After a huge buffet breakfast, meaning I ate huge, some of us went walking. Nancy has been here many times and knows the streets well. Pondicherry was a French settlement and the street names are all in French. Flowers abound everywhere, spilling over white walls, climbing through the trees. We watch women creating Rangoli on their doorsteps in beautiful artistic designs. This is to welcome you to their homes. Rangoli is fine sand that is dribbled through their fingers onto the doorstep in a thin line.
It is very humid here by the seaside so you don’t want to be out between 12 and 3 p.m. Good time for the pool. Right now Helen and I are lounging in our room, having a cold barley sandwich, with the french doors wide open to our little balcony listening to the street sounds, the
bird calls and the school children laughing as they go by. Each school has its own uniform colours that all the children wear. This group wore blue and grey.
At some point, if we get up the motivation we will go down to the pool. Yes, finally got in the at the pool, then a quick shower before going off in the tuk-tuks for a little shopping and then to the temple for the elephant blessing. I don't know what this temple is, but it is dedicated to Ganesha the elephant god. The temple opens at 4 pm for worshippers and tourists alike. About ten minutes later there is the sound of bells coming from outside. A very large elephant is coming in through the temple doors. She is huge! She stops briefly at a worship spot then proceeds In a circle around the temple. She is holy and everyone wants to touch her. She goes to one of the priests doing blessings and then back outside the temple doors for public blessings. You offer her money and then she blesses you with her trunk on the top of your head. Before she came into the temple she deposited
a few piles in the street. As we were leaving there was an older woman with a plastic bag picking up the dung - with her bare hands!! I guess if the elephant is holy then so is her poop!
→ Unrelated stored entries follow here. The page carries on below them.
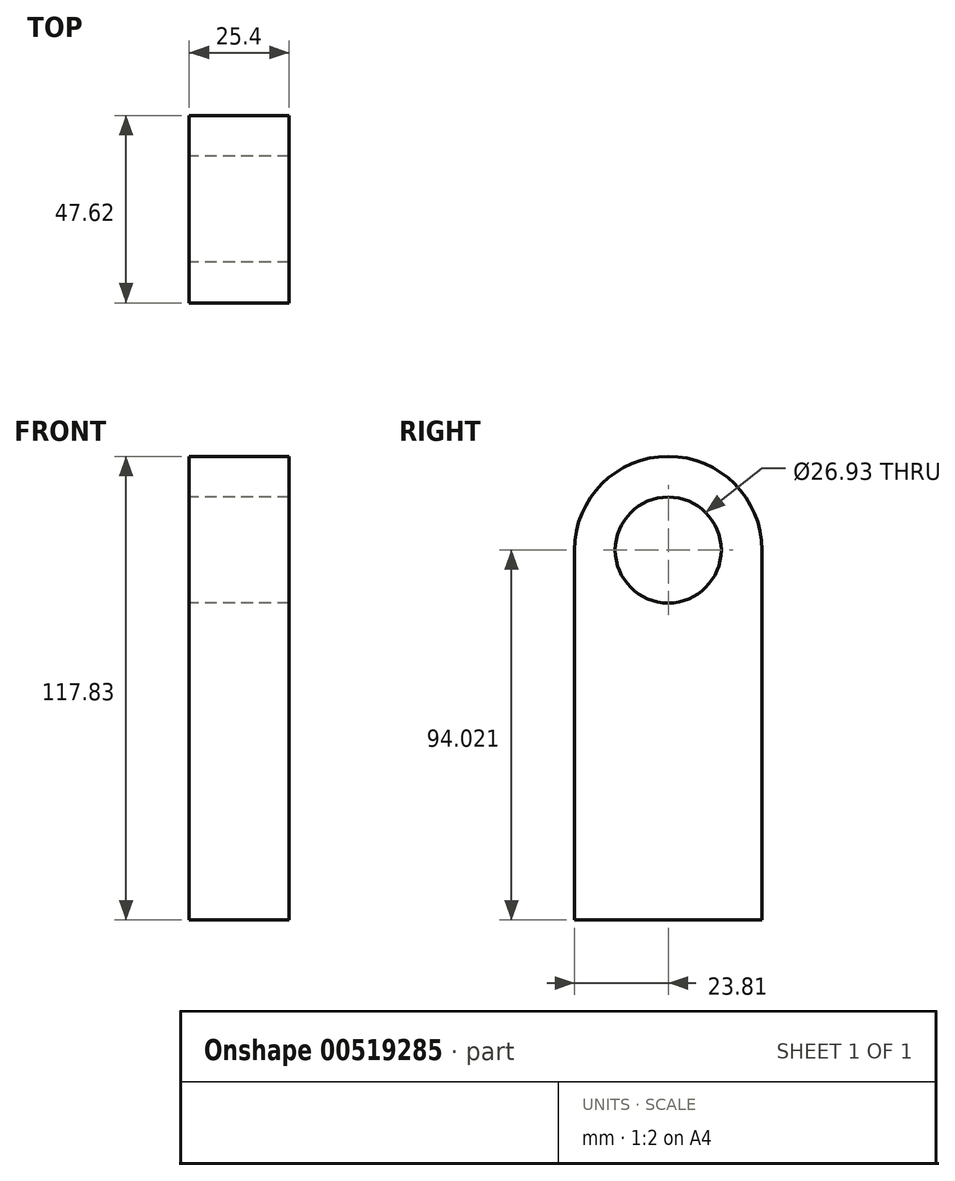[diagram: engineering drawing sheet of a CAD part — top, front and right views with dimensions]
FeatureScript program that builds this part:
annotation { "Feature Type Name" : "Feature", "Feature Type Description" : "" }
export const myFeature = defineFeature(function(context is Context, id is Id, definition is map)
    precondition{}
    {
        {
            var Q0;
            Q0=qCreatedBy(makeId("Right.planeOp"),FACE);
            var sketch = newSketch(context, id + "F0", { "sketchPlane" : qUnion([Q0])});
            skLineSegment(sketch, "E0.top", {"start": v(-23.81, -47.01) * mm, "end": v(23.81, -47.01) * mm});
            skLineSegment(sketch, "E0.left", {"start": v(-23.81, 47.01) * mm, "end": v(-23.81, -47.01) * mm});
            skLineSegment(sketch, "E0.right", {"start": v(23.81, 47.01) * mm, "end": v(23.81, -47.01) * mm});
            skPoint(sketch, "E0.middle", {"position": v(0, 0) * mm});
            skArc(sketch, "E1", {"start": v(23.81, 47.01) * mm, "mid": v(0, 70.82) * mm, "end": v(-23.81, 47.01) * mm});
            skCircle(sketch, "E2", {"center": v(0, 47.01) * mm, "radius": 13.46 * mm});
            skSolve(sketch);
        }
        {
            var Q0;
            Q0 = qSketchRegion(id + "F0", true);
            extrude(context, id + "F1", {"entities" : qUnion([Q0]), "depth" : 25.4 * mm, "offsetDistance" : 25.4 * mm});
        }
    });
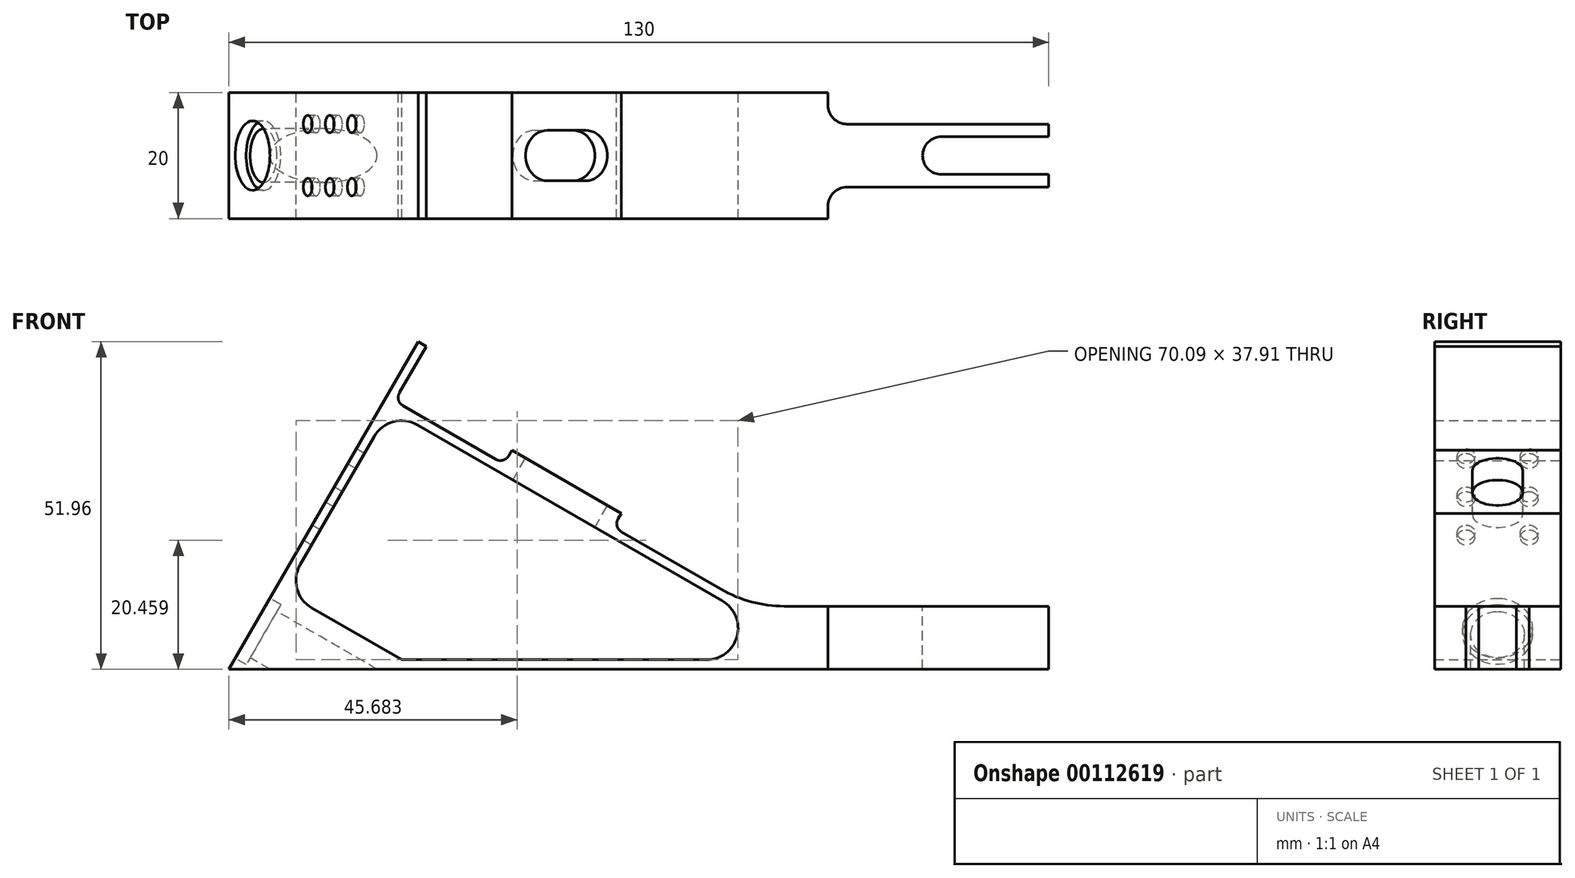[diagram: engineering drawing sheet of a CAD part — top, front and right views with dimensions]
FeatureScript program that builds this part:
annotation { "Feature Type Name" : "Feature", "Feature Type Description" : "" }
export const myFeature = defineFeature(function(context is Context, id is Id, definition is map)
    precondition{}
    {
        {
            var Q0;
            Q0=qCreatedBy(makeId("Front.planeOp"),FACE);
            var sketch = newSketch(context, id + "F0", { "sketchPlane" : qUnion([Q0])});
            skLineSegment(sketch, "E0", {"start": v(-30.98, -10.83) * mm, "end": v(99.02, -10.83) * mm});
            skLineSegment(sketch, "E1", {"start": v(99.02, -10.83) * mm, "end": v(99.02, -0.83) * mm});
            skLineSegment(sketch, "E2", {"start": v(-30.98, -10.83) * mm, "end": v(-0.98, 41.13) * mm});
            skLineSegment(sketch, "E3", {"start": v(-0.98, 41.13) * mm, "end": v(0.32, 40.38) * mm});
            skLineSegment(sketch, "E4", {"start": v(0.32, 40.38) * mm, "end": v(-3.93, 33.02) * mm});
            skLineSegment(sketch, "E5", {"start": v(-3.38, 30.97) * mm, "end": v(11.34, 22.47) * mm});
            skLineSegment(sketch, "E6", {"start": v(13.39, 23.02) * mm, "end": v(13.89, 23.89) * mm});
            skLineSegment(sketch, "E7", {"start": v(13.89, 23.89) * mm, "end": v(31.2, 13.89) * mm});
            skLineSegment(sketch, "E8", {"start": v(31.2, 13.89) * mm, "end": v(30.7, 13.02) * mm});
            skLineSegment(sketch, "E9", {"start": v(31.26, 10.97) * mm, "end": v(47.06, 1.85) * mm});
            skLineSegment(sketch, "E10", {"start": v(99.02, -0.83) * mm, "end": v(57.06, -0.83) * mm});
            skArc(sketch, "E11", {"start": v(47.06, 1.85) * mm, "mid": v(51.88, -0.15) * mm, "end": v(57.06, -0.83) * mm});
            skPoint(sketch, "E12.visualSharp", {"position": v(-4.68, 31.72) * mm});
            skArc(sketch, "E12.filletArc", {"start": v(-3.93, 33.02) * mm, "mid": v(-4.08, 31.89) * mm, "end": v(-3.38, 30.97) * mm});
            skPoint(sketch, "E13.visualSharp", {"position": v(12.64, 21.72) * mm});
            skArc(sketch, "E13.filletArc", {"start": v(11.34, 22.47) * mm, "mid": v(12.48, 22.32) * mm, "end": v(13.39, 23.02) * mm});
            skPoint(sketch, "E14.visualSharp", {"position": v(29.96, 11.72) * mm});
            skArc(sketch, "E14.filletArc", {"start": v(30.7, 13.02) * mm, "mid": v(30.56, 11.89) * mm, "end": v(31.26, 10.97) * mm});
            skLineSegment(sketch, "E15", {"start": v(-19.68, 5.74) * mm, "end": v(-7.93, 26.1) * mm});
            skLineSegment(sketch, "E16", {"start": v(-17.85, -1.09) * mm, "end": v(-3.58, -9.33) * mm});
            skLineSegment(sketch, "E17", {"start": v(-3.58, -9.33) * mm, "end": v(44.76, -9.33) * mm});
            skArc(sketch, "E18.filletArc", {"start": v(-19.68, 5.74) * mm, "mid": v(-20.18, 1.95) * mm, "end": v(-17.85, -1.09) * mm});
            skLineSegment(sketch, "E19", {"start": v(-1.1, 27.93) * mm, "end": v(47.26, 0) * mm});
            skArc(sketch, "E20.filletArc", {"start": v(-1.1, 27.93) * mm, "mid": v(-4.9, 28.42) * mm, "end": v(-7.93, 26.1) * mm});
            skPoint(sketch, "E21.visualSharp", {"position": v(63.42, -9.33) * mm});
            skArc(sketch, "E21.filletArc", {"start": v(44.76, -9.33) * mm, "mid": v(49.59, -5.62) * mm, "end": v(47.26, 0) * mm});
            skLineSegment(sketch, "E22", {"start": v(64.02, -0.83) * mm, "end": v(64.02, -10.83) * mm});
            skSolve(sketch);
        }
        {
            var Q0;
            Q0 = qSketchRegion(id + "F0", true);
            extrude(context, id + "F1", {"entities" : qUnion([Q0]), "depth" : 20 * mm});
        }
        {
            var Q0;
            Q0=makeQuery(id+"F1.opExtrude","SWEPT_FACE",FACE,{"disambiguationData":[OSD([sQuery(id+"F0.wireOp",EDGE,"E7")])]});
            var sketch = newSketch(context, id + "F2", { "sketchPlane" : qUnion([Q0])});
            skLineSegment(sketch, "E23", {"start": v(6.58, -10) * mm, "end": v(13.58, -10) * mm, "construction": true});
            skPoint(sketch, "E23.startSnap0", {"position": v(0.08, -10) * mm});
            skArc(sketch, "E24", {"start": v(6.58, -6) * mm, "mid": v(2.58, -10) * mm, "end": v(6.58, -14) * mm});
            skArc(sketch, "E25", {"start": v(13.58, -14) * mm, "mid": v(17.58, -10) * mm, "end": v(13.58, -6) * mm});
            skLineSegment(sketch, "E26", {"start": v(6.58, -6) * mm, "end": v(13.58, -6) * mm});
            skLineSegment(sketch, "E27", {"start": v(6.58, -14) * mm, "end": v(13.58, -14) * mm});
            skSolve(sketch);
        }
        {
            var Q0;
            Q0 = qSketchRegion(id + "F2", true);
            extrude(context, id + "F3", {"entities" : qUnion([Q0]), "operationType" : NewBodyOperationType.REMOVE, "oppositeDirection" : true, "depth" : 25 * mm});
        }
        {
            var Q0;
            Q0=makeQuery(id+"F1.opExtrude","SWEPT_FACE",FACE,{"disambiguationData":[OSD([sQuery(id+"F0.wireOp",EDGE,"E10")])]});
            var sketch = newSketch(context, id + "F4", { "sketchPlane" : qUnion([Q0])});
            skLineSegment(sketch, "E28", {"start": v(57.06, 0) * mm, "end": v(64.02, 0) * mm});
            skLineSegment(sketch, "E29", {"start": v(64.02, 0) * mm, "end": v(64.02, -5) * mm});
            skLineSegment(sketch, "E30", {"start": v(64.02, -5) * mm, "end": v(99.02, -5) * mm});
            skLineSegment(sketch, "E31", {"start": v(99.02, -5) * mm, "end": v(99.02, -7) * mm});
            skLineSegment(sketch, "E32", {"start": v(99.02, -7) * mm, "end": v(82.02, -7) * mm});
            skArc(sketch, "E33", {"start": v(82.02, -7) * mm, "mid": v(79.02, -10) * mm, "end": v(82.02, -13) * mm});
            skLineSegment(sketch, "E34", {"start": v(82.02, -13) * mm, "end": v(99.02, -13) * mm});
            skLineSegment(sketch, "E35", {"start": v(99.02, -13) * mm, "end": v(99.02, -15) * mm});
            skLineSegment(sketch, "E36", {"start": v(99.02, -15) * mm, "end": v(64.02, -15) * mm});
            skLineSegment(sketch, "E37", {"start": v(64.02, -15) * mm, "end": v(64.02, -20) * mm});
            skLineSegment(sketch, "E38", {"start": v(99.02, 0) * mm, "end": v(99.02, -20) * mm, "construction": true});
            skLineSegment(sketch, "E39", {"start": v(99.02, -20) * mm, "end": v(99.02, -10) * mm, "construction": true});
            skLineSegment(sketch, "E40", {"start": v(99.02, -10) * mm, "end": v(57.06, -10) * mm, "construction": true});
            skSolve(sketch);
        }
        {
            var Q0;
            Q0=makeQuery(id+"F1.opExtrude","SWEPT_FACE",FACE,{"disambiguationData":[OSD([sQuery(id+"F0.wireOp",EDGE,"E2")])]});
            var sketch = newSketch(context, id + "F5", { "sketchPlane" : qUnion([Q0])});
            skLineSegment(sketch, "E41.0", {"start": v(20, 35.13) * mm, "end": v(0, 35.13) * mm});
            skLineSegment(sketch, "E42", {"start": v(10, 35.13) * mm, "end": v(10, -34.21) * mm, "construction": true});
            skLineSegment(sketch, "E43.0", {"start": v(20, -24.87) * mm, "end": v(0, -24.87) * mm});
            skCircle(sketch, "E44", {"center": v(15, 14.13) * mm, "radius": 1.4 * mm});
            skCircle(sketch, "E45", {"center": v(10, -17.37) * mm, "radius": 4.25 * mm});
            skCircle(sketch, "E46", {"center": v(10, -17.37) * mm, "radius": 5.5 * mm});
            skCircle(sketch, "E47.1.0.0", {"center": v(15, 7.13) * mm, "radius": 1.4 * mm});
            skCircle(sketch, "E47.2.0.0", {"center": v(15, 0.13) * mm, "radius": 1.4 * mm});
            skLineSegment(sketch, "E47.direction1", {"start": v(15, 14.13) * mm, "end": v(15, 7.13) * mm, "construction": true});
            skCircle(sketch, "E48.1.0.0", {"center": v(5, 14.13) * mm, "radius": 1.4 * mm});
            skLineSegment(sketch, "E48.direction1", {"start": v(15, 14.13) * mm, "end": v(5, 14.13) * mm, "construction": true});
            skCircle(sketch, "E49.1.0.0", {"center": v(5, 7.13) * mm, "radius": 1.4 * mm});
            skCircle(sketch, "E49.2.0.0", {"center": v(5, 0.13) * mm, "radius": 1.4 * mm});
            skLineSegment(sketch, "E49.direction1", {"start": v(5, 14.13) * mm, "end": v(5, 7.13) * mm, "construction": true});
            skSolve(sketch);
        }
        {
            var Q0;
            {var subQ0=sQuery(id+"F4.wireOp",EDGE,"E29");Q0=makeQuery(id+"F4.imprint","IMPRINT",FACE,{"disambiguationData":[TD([[makeQuery(id+"F4.imprint","IMPRINT",EDGE,{"derivedFrom":subQ0}),1.0]])]});}
            extrude(context, id + "F6", {"entities" : qUnion([Q0]), "operationType" : NewBodyOperationType.REMOVE, "endBound" : BoundingType.THROUGH_ALL, "oppositeDirection" : true, "depth" : 25 * mm});
        }
        {
            var Q0;
            {var subQ0=sQuery(id+"F4.wireOp",EDGE,"E36");Q0=makeQuery(id+"F4.imprint","IMPRINT",FACE,{"disambiguationData":[TD([[makeQuery(id+"F4.imprint","IMPRINT",EDGE,{"derivedFrom":subQ0}),1.0]])]});}
            extrude(context, id + "F7", {"entities" : qUnion([Q0]), "operationType" : NewBodyOperationType.REMOVE, "endBound" : BoundingType.THROUGH_ALL, "oppositeDirection" : true, "depth" : 25 * mm});
        }
        {
            var Q0;
            {var subQ0=sQuery(id+"F4.wireOp",EDGE,"E32");Q0=makeQuery(id+"F4.imprint","IMPRINT",FACE,{"disambiguationData":[TD([[makeQuery(id+"F4.imprint","IMPRINT",EDGE,{"derivedFrom":subQ0}),1.0]])]});}
            extrude(context, id + "F8", {"entities" : qUnion([Q0]), "operationType" : NewBodyOperationType.REMOVE, "endBound" : BoundingType.THROUGH_ALL, "oppositeDirection" : true, "depth" : 25 * mm});
        }
        {
            var Q0;
            Q0=makeQuery(id+"F6.boolean.opBoolean","COPY",EDGE,{"derivedFrom":makeQuery(id+"F6.opExtrude","SWEPT_EDGE",EDGE,{"disambiguationData":[OSD([sQuery(id+"F4.wireOp",EDGE,"E29"),sQuery(id+"F4.wireOp",EDGE,"E30")])]})});
            var Q1;
            Q1=makeQuery(id+"F7.boolean.opBoolean","COPY",EDGE,{"derivedFrom":makeQuery(id+"F7.opExtrude","SWEPT_EDGE",EDGE,{"disambiguationData":[OSD([sQuery(id+"F4.wireOp",EDGE,"E36"),sQuery(id+"F4.wireOp",EDGE,"E37")])]})});
            fillet(context, id + "F9", {"entities" : qUnion([Q0, Q1]), "radius" : 3 * mm, "tangentPropagation" : true, "allowEdgeOverflow" : false});
        }
        {
            var Q0;
            Q0=makeQuery(id+"F5.imprint","IMPRINT",FACE,{"disambiguationData":[TD([[makeQuery(id+"F5.imprint","IMPRINT",EDGE,{"derivedFrom":sQuery(id+"F5.wireOp",EDGE,"E47.1.0.0")}),1.0]])]});
            var Q1;
            Q1=makeQuery(id+"F5.imprint","IMPRINT",FACE,{"disambiguationData":[TD([[makeQuery(id+"F5.imprint","IMPRINT",EDGE,{"derivedFrom":sQuery(id+"F5.wireOp",EDGE,"E44")}),1.0]])]});
            var Q2;
            Q2=makeQuery(id+"F5.imprint","IMPRINT",FACE,{"disambiguationData":[TD([[makeQuery(id+"F5.imprint","IMPRINT",EDGE,{"derivedFrom":sQuery(id+"F5.wireOp",EDGE,"E48.1.0.0")}),1.0]])]});
            var Q3;
            Q3=makeQuery(id+"F5.imprint","IMPRINT",FACE,{"disambiguationData":[TD([[makeQuery(id+"F5.imprint","IMPRINT",EDGE,{"derivedFrom":sQuery(id+"F5.wireOp",EDGE,"E49.1.0.0")}),1.0]])]});
            var Q4;
            Q4=makeQuery(id+"F5.imprint","IMPRINT",FACE,{"disambiguationData":[TD([[makeQuery(id+"F5.imprint","IMPRINT",EDGE,{"derivedFrom":sQuery(id+"F5.wireOp",EDGE,"E49.2.0.0")}),1.0]])]});
            var Q5;
            Q5=makeQuery(id+"F5.imprint","IMPRINT",FACE,{"disambiguationData":[TD([[makeQuery(id+"F5.imprint","IMPRINT",EDGE,{"derivedFrom":sQuery(id+"F5.wireOp",EDGE,"E47.2.0.0")}),1.0]])]});
            extrude(context, id + "F10", {"entities" : qUnion([Q0, Q1, Q2, Q3, Q4, Q5]), "operationType" : NewBodyOperationType.REMOVE, "oppositeDirection" : true, "depth" : 25 * mm});
        }
        {
            var Q0;
            Q0=makeQuery(id+"F5.imprint","IMPRINT",FACE,{"disambiguationData":[TD([[makeQuery(id+"F5.imprint","IMPRINT",EDGE,{"derivedFrom":sQuery(id+"F5.wireOp",EDGE,"E45")}),1.0]])]});
            extrude(context, id + "F11", {"entities" : qUnion([Q0]), "operationType" : NewBodyOperationType.REMOVE, "endBound" : BoundingType.THROUGH_ALL, "oppositeDirection" : true, "depth" : 25 * mm});
        }
        {
            var Q0;
            Q0=makeQuery(id+"F5.imprint","IMPRINT",FACE,{"disambiguationData":[TD([[makeQuery(id+"F5.imprint","IMPRINT",EDGE,{"derivedFrom":sQuery(id+"F5.wireOp",EDGE,"E45")}),-1.0]])]});
            extrude(context, id + "F12", {"entities" : qUnion([Q0]), "operationType" : NewBodyOperationType.REMOVE, "oppositeDirection" : true, "depth" : 2 * mm});
        }
    });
Time for a couple of cold ones before gathering for supper. But first a drink at the outside bar which turned into two drinks. Supper was at the rooftop restaurant of the hotel and it was fantastic. The lights from the Promenade glowing in the darkness, breezes ruffling our hair and the palm fronds swishing around. Good company, good food - what more could you ask for?
One last walk to the end of the Promenade (really to the liquor store) and we are ready to call it a day.